* [Exercise data]:
☆ ☆ ☆ ☆
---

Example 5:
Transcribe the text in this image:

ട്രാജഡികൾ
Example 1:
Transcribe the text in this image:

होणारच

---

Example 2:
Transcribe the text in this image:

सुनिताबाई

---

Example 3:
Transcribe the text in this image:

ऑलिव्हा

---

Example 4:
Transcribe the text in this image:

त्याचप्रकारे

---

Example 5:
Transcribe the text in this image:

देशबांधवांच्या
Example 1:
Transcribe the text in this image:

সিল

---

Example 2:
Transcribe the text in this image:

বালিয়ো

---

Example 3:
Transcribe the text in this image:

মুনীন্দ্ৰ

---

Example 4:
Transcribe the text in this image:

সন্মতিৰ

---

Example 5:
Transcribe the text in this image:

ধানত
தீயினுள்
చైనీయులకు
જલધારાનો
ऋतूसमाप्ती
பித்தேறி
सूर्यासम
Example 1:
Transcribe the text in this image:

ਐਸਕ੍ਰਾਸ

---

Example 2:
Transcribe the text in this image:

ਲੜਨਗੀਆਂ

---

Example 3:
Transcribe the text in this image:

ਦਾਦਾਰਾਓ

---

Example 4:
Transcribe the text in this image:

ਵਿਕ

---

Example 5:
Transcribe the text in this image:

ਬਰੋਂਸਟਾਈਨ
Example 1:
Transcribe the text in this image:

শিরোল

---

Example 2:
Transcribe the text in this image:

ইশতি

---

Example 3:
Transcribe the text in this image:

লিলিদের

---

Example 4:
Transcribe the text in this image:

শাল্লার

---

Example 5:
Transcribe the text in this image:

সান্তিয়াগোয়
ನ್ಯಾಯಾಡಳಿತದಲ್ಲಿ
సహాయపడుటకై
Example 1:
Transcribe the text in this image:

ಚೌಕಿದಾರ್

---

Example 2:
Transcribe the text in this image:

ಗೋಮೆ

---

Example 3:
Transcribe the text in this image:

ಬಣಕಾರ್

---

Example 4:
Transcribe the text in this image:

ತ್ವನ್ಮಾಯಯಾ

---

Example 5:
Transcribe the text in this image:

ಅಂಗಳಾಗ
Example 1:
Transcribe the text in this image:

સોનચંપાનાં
☆ ☆ ☆ ☆
Write out every line from the records above, word for word.

---

Example 5:
Transcribe the text in this image:

ട്രാജഡികൾ
Example 1:
Transcribe the text in this image:

होणारच

---

Example 2:
Transcribe the text in this image:

सुनिताबाई

---

Example 3:
Transcribe the text in this image:

ऑलिव्हा

---

Example 4:
Transcribe the text in this image:

त्याचप्रकारे

---

Example 5:
Transcribe the text in this image:

देशबांधवांच्या
Example 1:
Transcribe the text in this image:

সিল

---

Example 2:
Transcribe the text in this image:

বালিয়ো

---

Example 3:
Transcribe the text in this image:

মুনীন্দ্ৰ

---

Example 4:
Transcribe the text in this image:

সন্মতিৰ

---

Example 5:
Transcribe the text in this image:

ধানত
தீயினுள்
చైనీయులకు
જલધારાનો
ऋतूसमाप्ती
பித்தேறி
सूर्यासम
Example 1:
Transcribe the text in this image:

ਐਸਕ੍ਰਾਸ

---

Example 2:
Transcribe the text in this image:

ਲੜਨਗੀਆਂ

---

Example 3:
Transcribe the text in this image:

ਦਾਦਾਰਾਓ

---

Example 4:
Transcribe the text in this image:

ਵਿਕ

---

Example 5:
Transcribe the text in this image:

ਬਰੋਂਸਟਾਈਨ
Example 1:
Transcribe the text in this image:

শিরোল

---

Example 2:
Transcribe the text in this image:

ইশতি

---

Example 3:
Transcribe the text in this image:

লিলিদের

---

Example 4:
Transcribe the text in this image:

শাল্লার

---

Example 5:
Transcribe the text in this image:

সান্তিয়াগোয়
ನ್ಯಾಯಾಡಳಿತದಲ್ಲಿ
సహాయపడుటకై
Example 1:
Transcribe the text in this image:

ಚೌಕಿದಾರ್

---

Example 2:
Transcribe the text in this image:

ಗೋಮೆ

---

Example 3:
Transcribe the text in this image:

ಬಣಕಾರ್

---

Example 4:
Transcribe the text in this image:

ತ್ವನ್ಮಾಯಯಾ

---

Example 5:
Transcribe the text in this image:

ಅಂಗಳಾಗ
Example 1:
Transcribe the text in this image:

સોનચંપાનાં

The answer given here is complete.